▸ **Text provided**
Pius Akumbu: Yeah. This is a kind of tricky question, but I just mentioned the issue of multilingualism, and Cameroon happens to be a highly multilingual country where close to 300 national languages coexist, excuse the term, but with colonial English and French, which unfortunately are the official languages of the country. So while Babanki coexists with several neighbouring languages, it also has to deal with the influence of pidgin English and then English, which is the official language of that part of Cameroon, but I can say there are two main settlements that have been identified as the villages where Babanki is spoken by approximately 40,000 people in those two main settlements. But as we already know from recent work by people like Jeff Good and Friederike Lüpke, and many others, the idea that people have a single mother tongue, and that community’s defined linguistically, and ethnicity is equated to language, do not fit the Babanki context. Babanki people are multilingual and use languages for specific purposes, for example to structure social relations and so on. So it’s not… The situation in Babanki is not as extensive as what we know about the Lower Fungom region, essentially from work by Jeff Good, Pierpaolo Di Carlo, and many others, but we see it happening in a lesser degree in Babanki where people use all these languages the way they do. Unfortunately, also, pidgin English has become even more popular, and the domains where Babanki is used have reduced significantly in favour of pidgin English, yeah, and this makes the language to be highly endangered. It’s evident that intergenerational transfer has fallen drastically, and the ongoing anglophone crisis has actually worsened the situation, as many people, especially the youth, have fled for their lives. So it is not even possible at this point to assess the situation, yeah, and with this, the impact of the crisis on language loss, even in the entire English-speaking parts of Cameroon, it’s a terrible situation, and I think unforeseen circumstances like this really justify the need for language documentation, and since it’s not possible to know when a language might face abrupt threats of extinction like we see now in the whole of that area. So I really hope the work we have done so far will be useful in preserving and perhaps, who knows, maybe revitalizing Babanki in the future.
MTB: Yeah. Has the area been affected by the COVID-19 crisis at all?
Pius Akumbu: Yeah. Yeah. Yeah. The Northwest Region, in general, hasn’t been affected terribly much like the rest of the country, especially the metropolitan areas of Yaounde and Douala that have recorded the highest number of cases so far. So the Northwest Region has also been affected, even though to a lesser degree, although we don’t know so much about the COVID-19 situation there because there are several challenges. We don’t know how much testing is done and so on, so…
MTB: Yeah. Yeah. It’s a really difficult time, and, I mean, research is not the most pressing issue, of course, in times like these, but…
Pius Akumbu: Yeah, in times like these, yeah.
MTB: Can we talk a little bit more? Before, you mentioned that you have different worries when you’re in the field. As an insider, you don’t have to worry about where you’ll stay or what you’ll eat, and you have intuitive mother tongue intuition, but you mentioned that you have other worries when you’re doing fieldwork. Can you talk more about that?

▸ **Dataset**
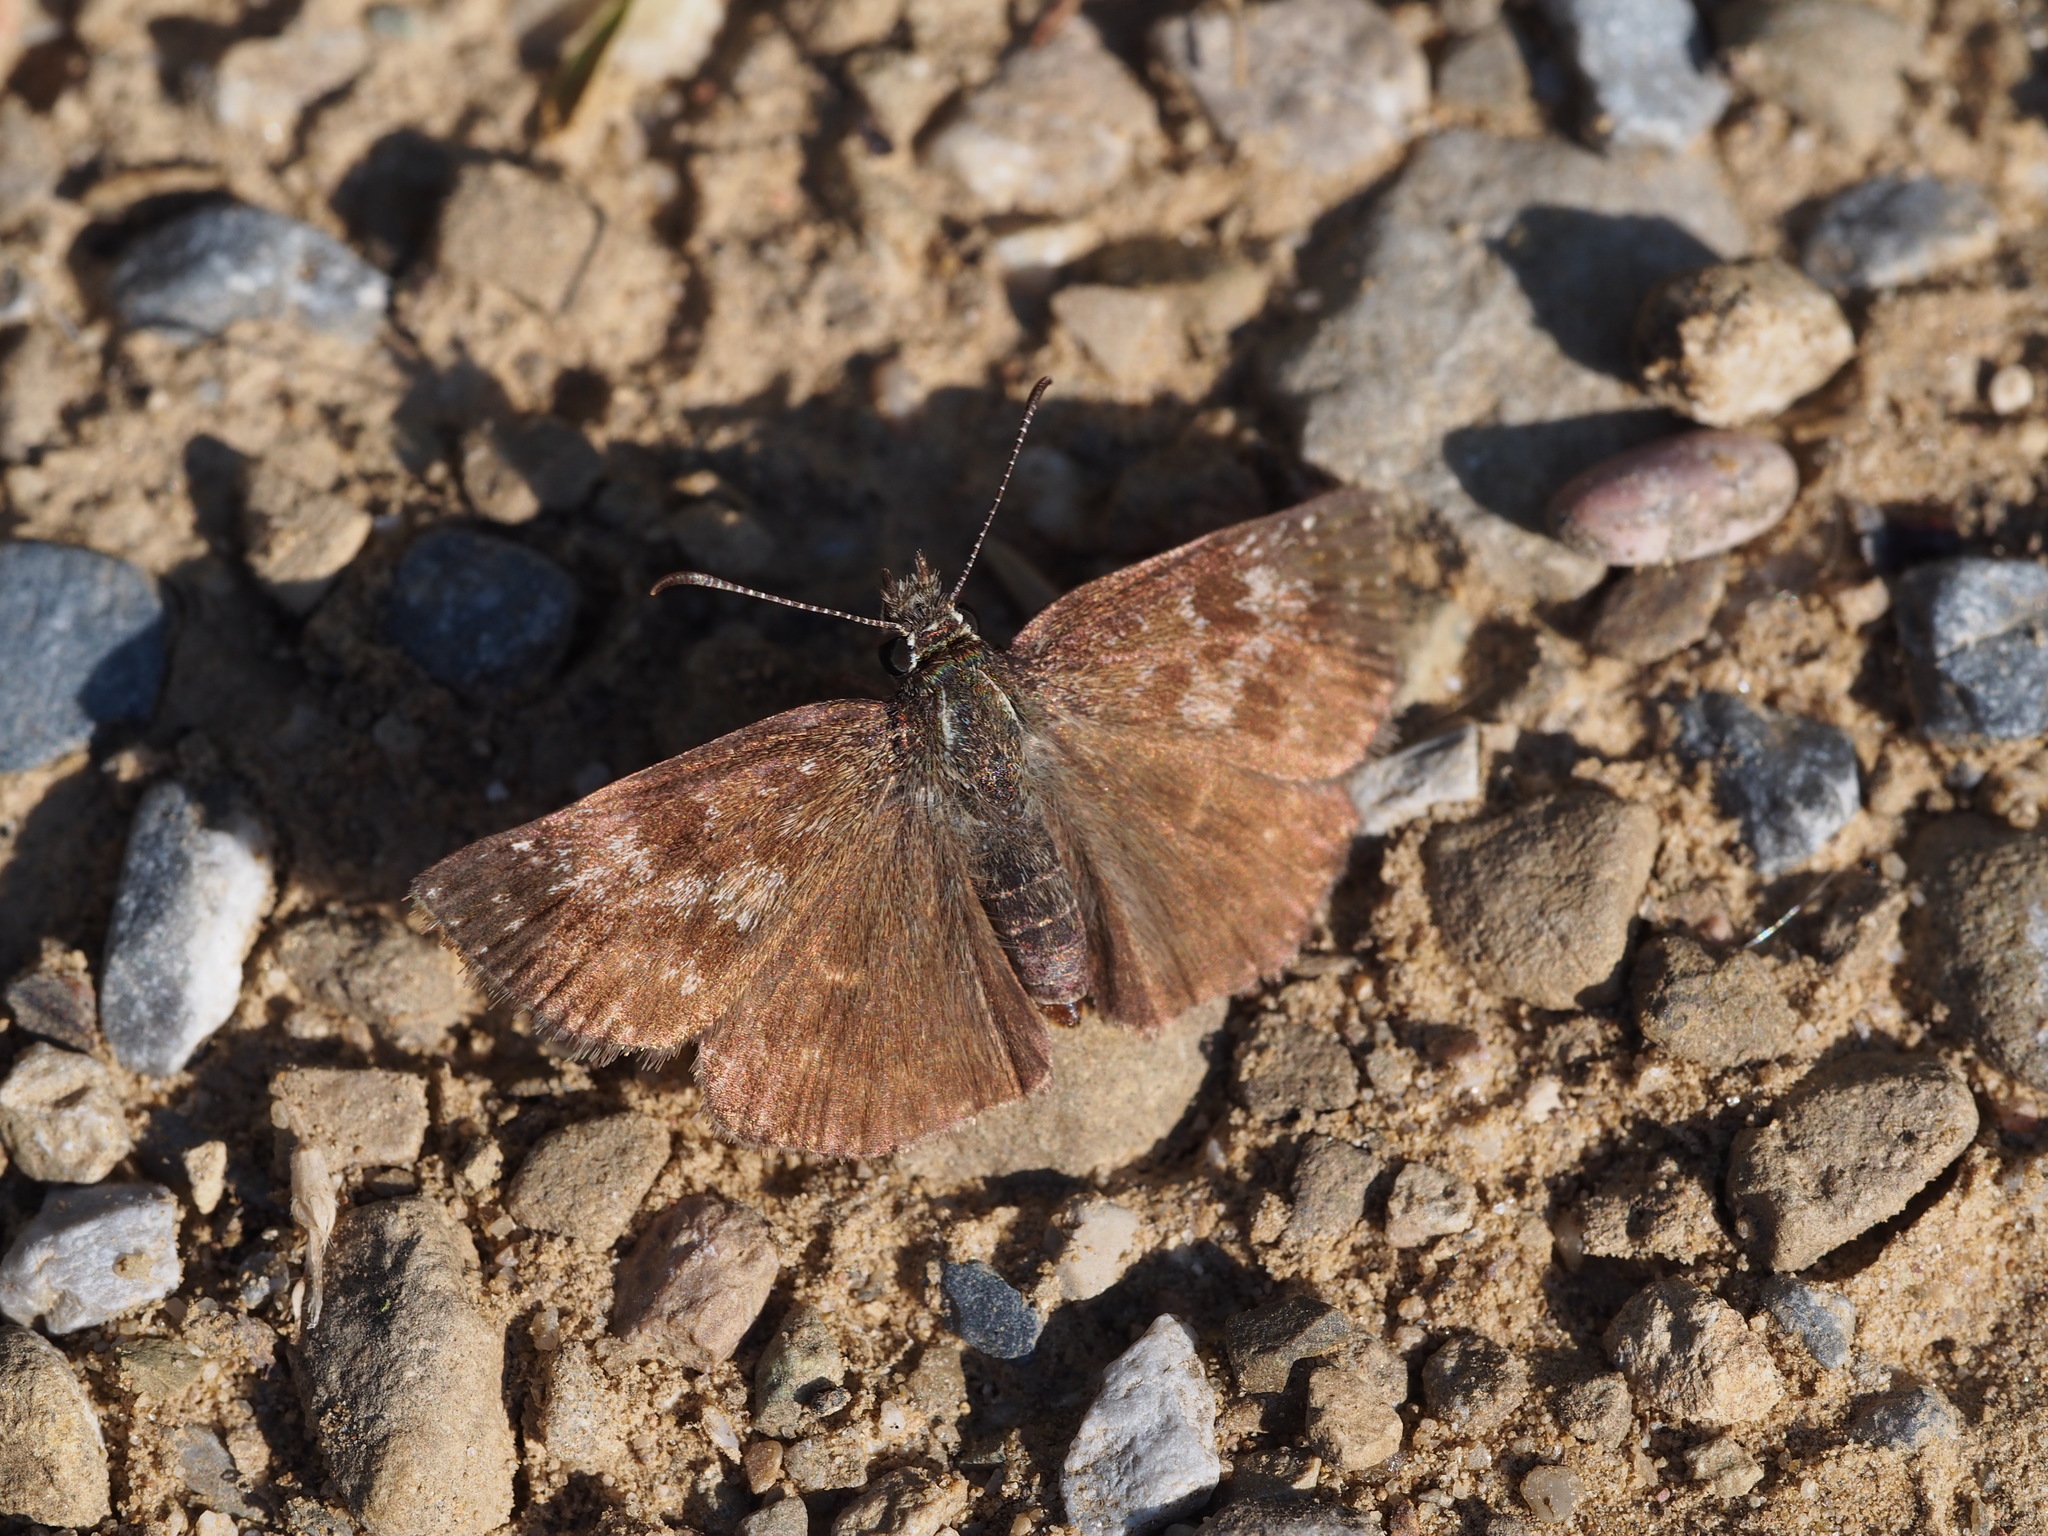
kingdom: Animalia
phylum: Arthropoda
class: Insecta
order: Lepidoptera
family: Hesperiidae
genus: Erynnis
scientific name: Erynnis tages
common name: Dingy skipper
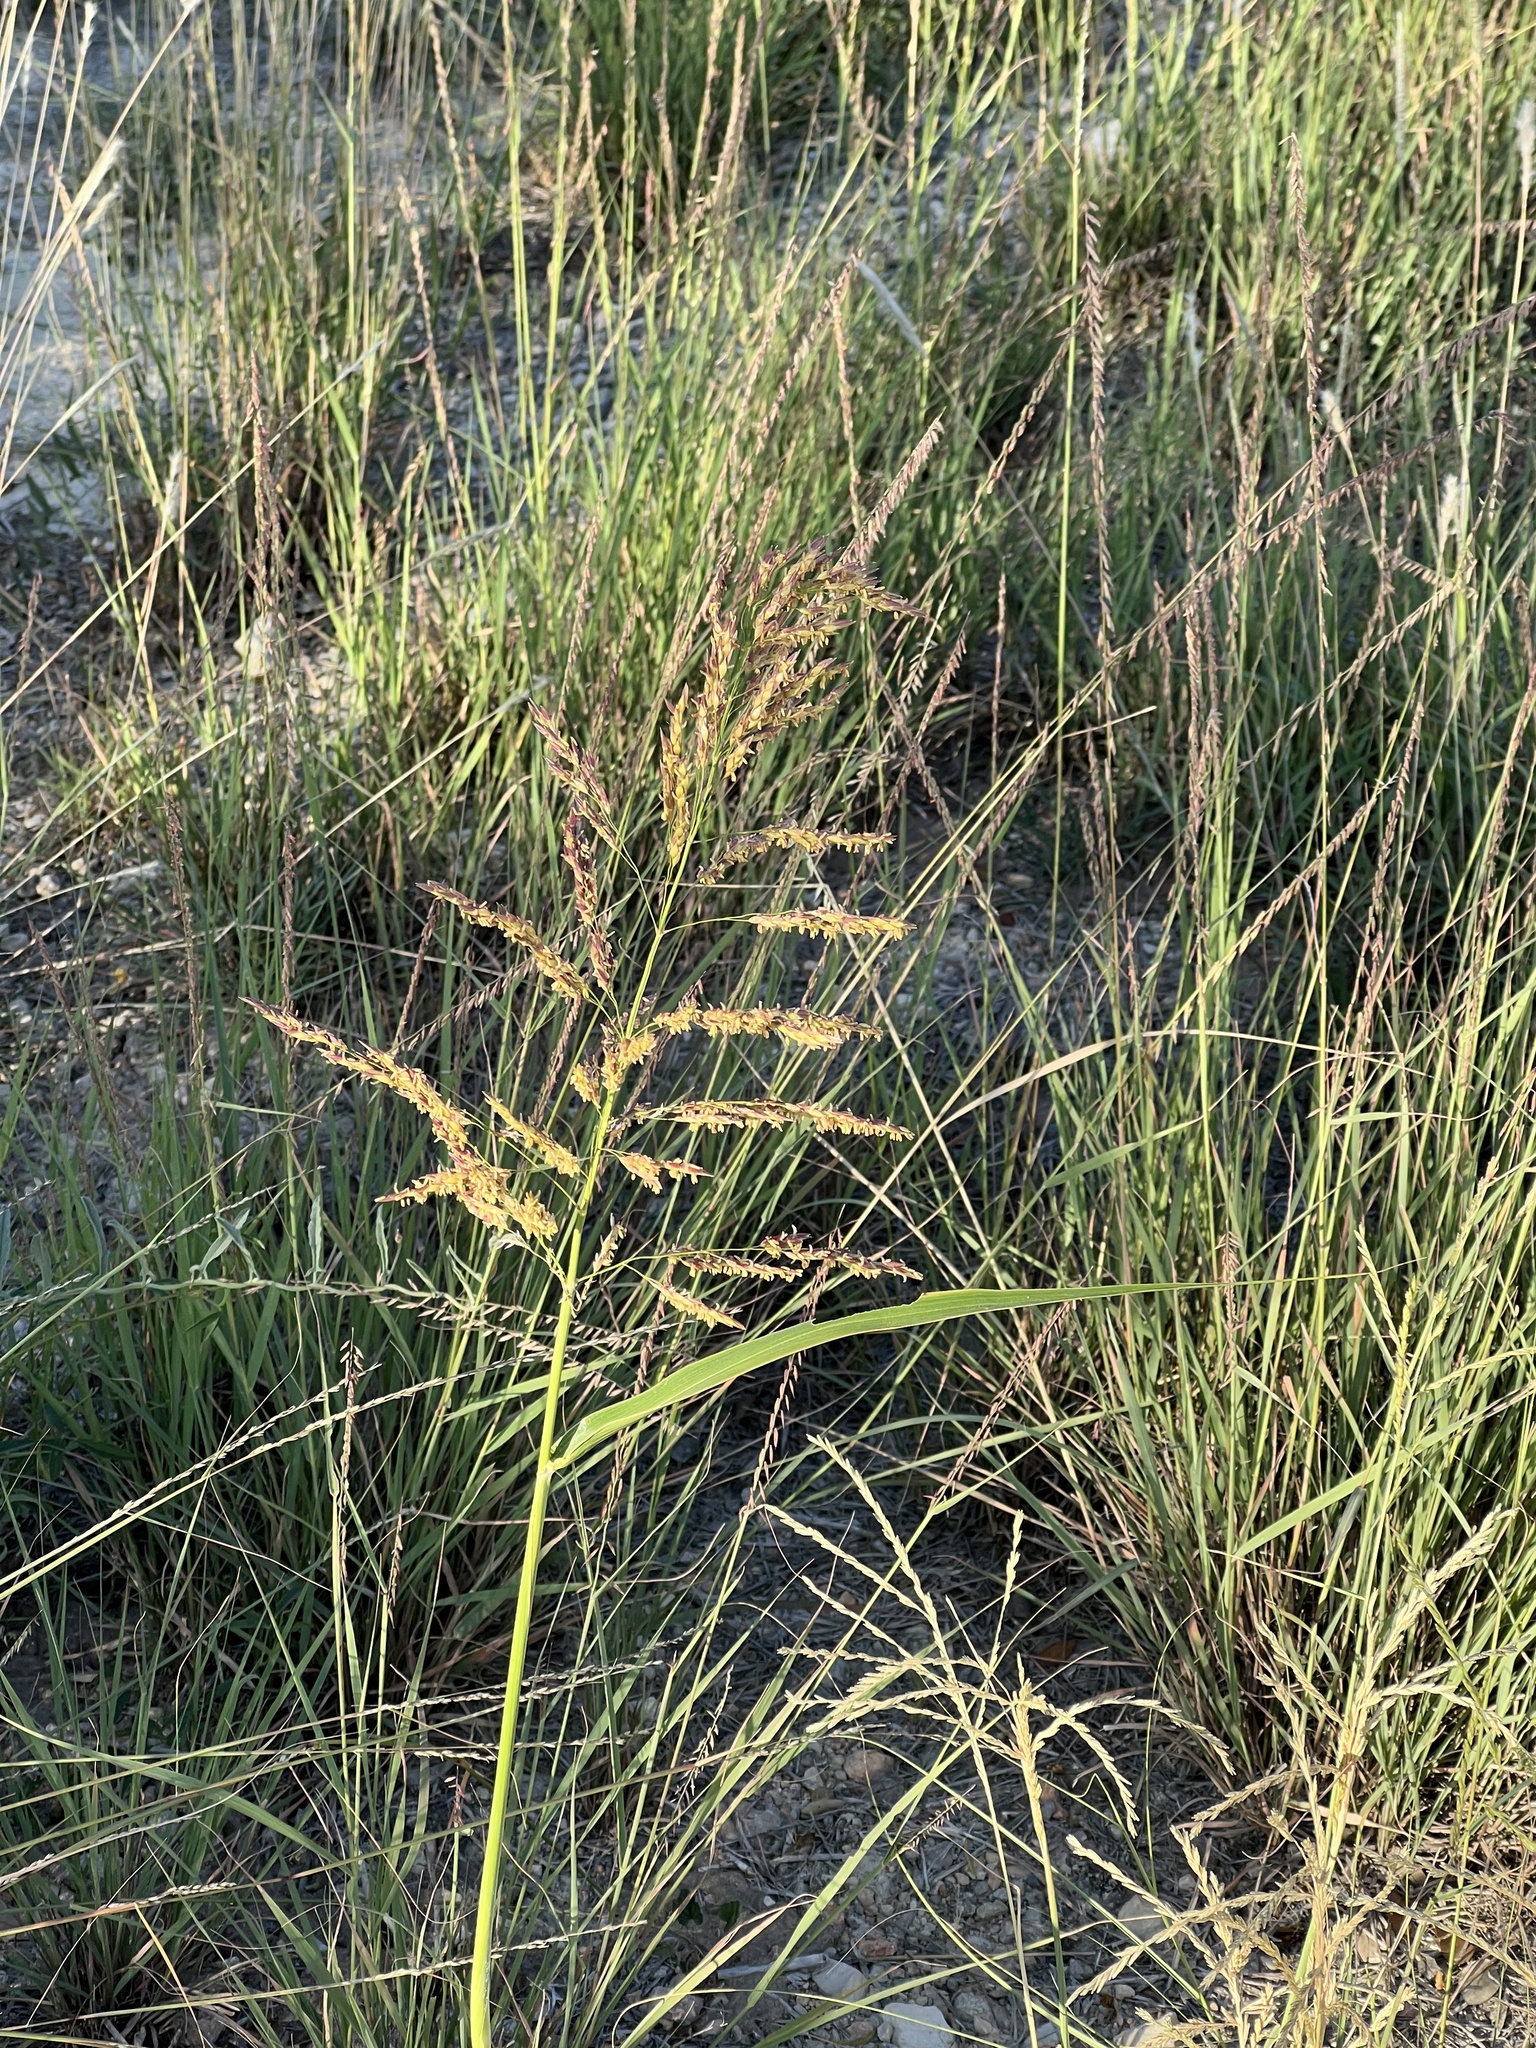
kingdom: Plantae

▸ **Task requirements**
From the interview:
1. About how many people speak Babanki in its two main settlements?
2. Which metropolitan areas have recorded the highest number of COVID-19 cases?
3. What are Cameroon's official languages?

▸ **Task solution**
1. Approximately 40,000 people.
2. Yaounde and Douala.
3. English and French.